The Cleveland baseball team comes to Kansas City with the chance to snuff out the World Champions' hopes for a repeat of the American League Central pennant win of 2015. As it stands heading into this three game series, the Kansas City Royals trail the Cleveland baseball team with a racist logo and mascot by a daunting eight games. The herculean task at hand? Face the unholy triumvirate of Cleveland's best three starting pitchers.
This is a trial by fire. Whether the Royals' uniforms are flame retardant has yet to be determined.
Game One - Monday, 7:15 PM CDT
While the 2016 version of Corey Kluber isn't quite the Klubot that won the Cy Young Award in 2014, this one is still really good. By nearly every defense independent metric, he has been Cleveland's best pitcher, but this year he has suffered both a home-run spike - who hasn't? - and has stranded far fewer runners (64.3 LOB%) than his career average (71.9%). As his career average is pretty close to what league average tends to be (somewhere in the 70-74% range), this isn't likely to be some scenario where Kluber loses his composure on the mound when a runner reaches. Against the Royals this season, he once stranded every runner he put aboard in six shutout innings that were mercifully cut short by a rain delay and once allowed eight of them to score. The Royals will have to hope that the Klubot who shows up tonight will be the malfunctioning one that pitched on June 15.
Game Two - Tuesday, 7:15 PM CDT
2016 has been Danny Salazar's coming out party. He's the fifth-best pitcher in baseball in terms of rWAR this season. His walks have limited his overall value somewhat, but it's not nearly as bad as he's been in the past. Having a vastly improved defense surely helps limit the damage done by the free passes, but he has been a top ten pitcher in terms of K%.
Who makes this start is anyone's guess. Dillon Gee? Chris Young? Brian Flynn? Alec Mills? Nick Tepesch? Eduardo Villacis?
Game Three - Wednesday, 1:15 PM CDT
Carlos Carrasco has outperformed his peripherals so far this season. As he has recovered from a hamstring injury, his velocity has been down, which may be a contributing factor in why his strikeouts are down. Of course with an improved infield defense behind him for the full year, the grounder-inducing power righty might be leaving things up to the men behind him. Regardless of the how and why, the damage has still been limited, though unsustainably so, as he has enjoyed an 86.9 LOB%.

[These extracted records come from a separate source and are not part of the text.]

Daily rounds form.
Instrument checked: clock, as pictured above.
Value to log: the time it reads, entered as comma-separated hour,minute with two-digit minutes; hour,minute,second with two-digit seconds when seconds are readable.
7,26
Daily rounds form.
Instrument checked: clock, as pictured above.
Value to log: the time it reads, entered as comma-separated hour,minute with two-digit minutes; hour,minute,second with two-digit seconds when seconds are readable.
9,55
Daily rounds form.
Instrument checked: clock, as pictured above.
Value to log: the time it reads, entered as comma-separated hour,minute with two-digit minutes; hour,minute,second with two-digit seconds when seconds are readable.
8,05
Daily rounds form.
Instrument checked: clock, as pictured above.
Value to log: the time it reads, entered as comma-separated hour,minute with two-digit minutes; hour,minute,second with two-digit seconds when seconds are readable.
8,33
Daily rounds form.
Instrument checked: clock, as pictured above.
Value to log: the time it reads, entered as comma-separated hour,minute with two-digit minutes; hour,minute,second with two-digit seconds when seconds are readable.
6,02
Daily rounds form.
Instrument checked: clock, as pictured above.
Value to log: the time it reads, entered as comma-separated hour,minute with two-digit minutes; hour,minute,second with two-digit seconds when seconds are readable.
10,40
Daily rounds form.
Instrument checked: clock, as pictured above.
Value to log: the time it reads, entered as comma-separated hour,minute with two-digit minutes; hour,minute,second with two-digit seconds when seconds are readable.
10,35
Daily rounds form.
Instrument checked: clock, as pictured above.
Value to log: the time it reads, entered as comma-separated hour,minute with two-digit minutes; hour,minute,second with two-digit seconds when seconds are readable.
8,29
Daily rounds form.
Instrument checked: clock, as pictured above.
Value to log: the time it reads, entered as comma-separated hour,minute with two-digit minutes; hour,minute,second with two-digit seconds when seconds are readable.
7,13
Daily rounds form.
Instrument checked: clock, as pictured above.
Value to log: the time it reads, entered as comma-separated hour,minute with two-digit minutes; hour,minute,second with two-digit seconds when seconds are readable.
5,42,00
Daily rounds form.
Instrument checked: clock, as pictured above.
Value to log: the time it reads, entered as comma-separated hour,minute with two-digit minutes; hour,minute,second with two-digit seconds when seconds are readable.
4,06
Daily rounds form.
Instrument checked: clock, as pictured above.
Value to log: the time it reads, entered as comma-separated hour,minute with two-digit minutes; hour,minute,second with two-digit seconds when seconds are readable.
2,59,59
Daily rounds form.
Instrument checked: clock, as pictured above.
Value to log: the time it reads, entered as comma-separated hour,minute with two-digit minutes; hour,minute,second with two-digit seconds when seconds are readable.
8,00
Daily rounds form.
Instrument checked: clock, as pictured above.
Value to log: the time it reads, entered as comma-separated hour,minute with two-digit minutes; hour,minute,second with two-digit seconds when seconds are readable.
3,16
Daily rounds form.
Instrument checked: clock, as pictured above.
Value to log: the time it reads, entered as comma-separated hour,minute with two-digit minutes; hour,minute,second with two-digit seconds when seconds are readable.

Stats through Sunday, July 17
Imagine that there was a shortstop as good defensively as the Royals' broadcast crew would have one believe that Alcides Escobar is. Not quite Andrelton Simmons, but really damn good. Then imagine that that shortstop wasn't one of the worst hitters in baseball at drawing a walk. He could draw a walk at league-average rates. Then imagine that this fantastical player not only drew walks, but that he also could put up an ISO over .100. And not just over .100, but comfortably over .100. Like .149. Five home runs on a season? That's child's play for this guy. He's got 10 by the All-Star Break. That mythical player is Francisco Lindor, who is tied for eighth amongst position players in fWAR. By the defensive component of fWAR, he has been the second-most valuable defensive player in baseball behind Brandon Crawford, who is also very good but somehow seems less great defensively than the superb Lindor.
The rest of these guys are pretty good, too. Except for these catchers. They've been terrible this year.